Your assignment: Please return the lines of the data below, word for word, from the first line through the line containing "Google Analytics (2026)".

Extracted page text data:
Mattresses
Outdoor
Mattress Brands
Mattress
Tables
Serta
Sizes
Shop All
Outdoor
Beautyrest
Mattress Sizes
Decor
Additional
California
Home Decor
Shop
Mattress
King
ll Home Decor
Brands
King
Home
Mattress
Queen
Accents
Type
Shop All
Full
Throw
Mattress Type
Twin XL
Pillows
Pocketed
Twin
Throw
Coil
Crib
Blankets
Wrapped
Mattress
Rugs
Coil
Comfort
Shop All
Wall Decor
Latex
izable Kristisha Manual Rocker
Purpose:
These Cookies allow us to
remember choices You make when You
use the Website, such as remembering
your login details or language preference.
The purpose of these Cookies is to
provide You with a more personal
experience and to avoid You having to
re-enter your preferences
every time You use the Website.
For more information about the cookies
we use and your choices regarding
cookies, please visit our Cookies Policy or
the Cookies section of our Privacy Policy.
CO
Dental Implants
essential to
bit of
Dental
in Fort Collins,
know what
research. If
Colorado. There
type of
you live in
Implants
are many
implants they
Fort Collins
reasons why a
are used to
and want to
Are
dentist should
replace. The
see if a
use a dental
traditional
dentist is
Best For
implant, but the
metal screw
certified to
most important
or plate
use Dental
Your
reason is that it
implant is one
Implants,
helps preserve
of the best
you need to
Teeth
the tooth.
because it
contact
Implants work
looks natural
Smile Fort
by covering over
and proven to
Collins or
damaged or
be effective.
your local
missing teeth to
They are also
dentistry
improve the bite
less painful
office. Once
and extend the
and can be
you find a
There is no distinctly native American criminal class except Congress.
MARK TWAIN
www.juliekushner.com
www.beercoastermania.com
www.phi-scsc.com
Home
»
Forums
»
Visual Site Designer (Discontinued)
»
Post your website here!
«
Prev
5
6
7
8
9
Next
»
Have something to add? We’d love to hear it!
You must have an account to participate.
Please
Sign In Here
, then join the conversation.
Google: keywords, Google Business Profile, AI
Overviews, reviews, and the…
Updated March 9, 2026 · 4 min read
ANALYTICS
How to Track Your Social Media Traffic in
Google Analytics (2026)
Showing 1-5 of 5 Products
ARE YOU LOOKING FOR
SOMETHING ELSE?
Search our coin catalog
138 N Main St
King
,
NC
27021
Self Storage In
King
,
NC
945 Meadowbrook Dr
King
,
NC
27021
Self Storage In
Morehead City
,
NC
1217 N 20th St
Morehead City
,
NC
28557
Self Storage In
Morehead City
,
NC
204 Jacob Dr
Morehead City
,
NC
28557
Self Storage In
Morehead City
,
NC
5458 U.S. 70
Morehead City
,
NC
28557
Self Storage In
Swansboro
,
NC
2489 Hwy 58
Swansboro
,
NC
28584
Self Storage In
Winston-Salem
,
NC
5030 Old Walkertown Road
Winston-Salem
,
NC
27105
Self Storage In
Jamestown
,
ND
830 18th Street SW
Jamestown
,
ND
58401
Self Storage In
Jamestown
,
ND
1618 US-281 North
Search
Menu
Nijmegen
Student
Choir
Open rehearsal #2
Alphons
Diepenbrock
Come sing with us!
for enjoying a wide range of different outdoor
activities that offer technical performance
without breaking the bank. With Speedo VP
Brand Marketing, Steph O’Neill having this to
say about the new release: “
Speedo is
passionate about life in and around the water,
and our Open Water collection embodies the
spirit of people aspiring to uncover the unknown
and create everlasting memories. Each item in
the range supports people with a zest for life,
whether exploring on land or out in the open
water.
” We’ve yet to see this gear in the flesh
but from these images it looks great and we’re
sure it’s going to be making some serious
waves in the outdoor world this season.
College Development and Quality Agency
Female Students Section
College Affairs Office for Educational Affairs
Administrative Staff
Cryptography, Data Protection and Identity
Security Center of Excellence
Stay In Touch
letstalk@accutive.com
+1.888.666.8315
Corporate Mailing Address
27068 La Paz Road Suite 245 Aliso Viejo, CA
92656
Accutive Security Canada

Solution to this task:
Mattresses
Outdoor
Mattress Brands
Mattress
Tables
Serta
Sizes
Shop All
Outdoor
Beautyrest
Mattress Sizes
Decor
Additional
California
Home Decor
Shop
Mattress
King
ll Home Decor
Brands
King
Home
Mattress
Queen
Accents
Type
Shop All
Full
Throw
Mattress Type
Twin XL
Pillows
Pocketed
Twin
Throw
Coil
Crib
Blankets
Wrapped
Mattress
Rugs
Coil
Comfort
Shop All
Wall Decor
Latex
izable Kristisha Manual Rocker
Purpose:
These Cookies allow us to
remember choices You make when You
use the Website, such as remembering
your login details or language preference.
The purpose of these Cookies is to
provide You with a more personal
experience and to avoid You having to
re-enter your preferences
every time You use the Website.
For more information about the cookies
we use and your choices regarding
cookies, please visit our Cookies Policy or
the Cookies section of our Privacy Policy.
CO
Dental Implants
essential to
bit of
Dental
in Fort Collins,
know what
research. If
Colorado. There
type of
you live in
Implants
are many
implants they
Fort Collins
reasons why a
are used to
and want to
Are
dentist should
replace. The
see if a
use a dental
traditional
dentist is
Best For
implant, but the
metal screw
certified to
most important
or plate
use Dental
Your
reason is that it
implant is one
Implants,
helps preserve
of the best
you need to
Teeth
the tooth.
because it
contact
Implants work
looks natural
Smile Fort
by covering over
and proven to
Collins or
damaged or
be effective.
your local
missing teeth to
They are also
dentistry
improve the bite
less painful
office. Once
and extend the
and can be
you find a
There is no distinctly native American criminal class except Congress.
MARK TWAIN
www.juliekushner.com
www.beercoastermania.com
www.phi-scsc.com
Home
»
Forums
»
Visual Site Designer (Discontinued)
»
Post your website here!
«
Prev
5
6
7
8
9
Next
»
Have something to add? We’d love to hear it!
You must have an account to participate.
Please
Sign In Here
, then join the conversation.
Google: keywords, Google Business Profile, AI
Overviews, reviews, and the…
Updated March 9, 2026 · 4 min read
ANALYTICS
How to Track Your Social Media Traffic in
Google Analytics (2026)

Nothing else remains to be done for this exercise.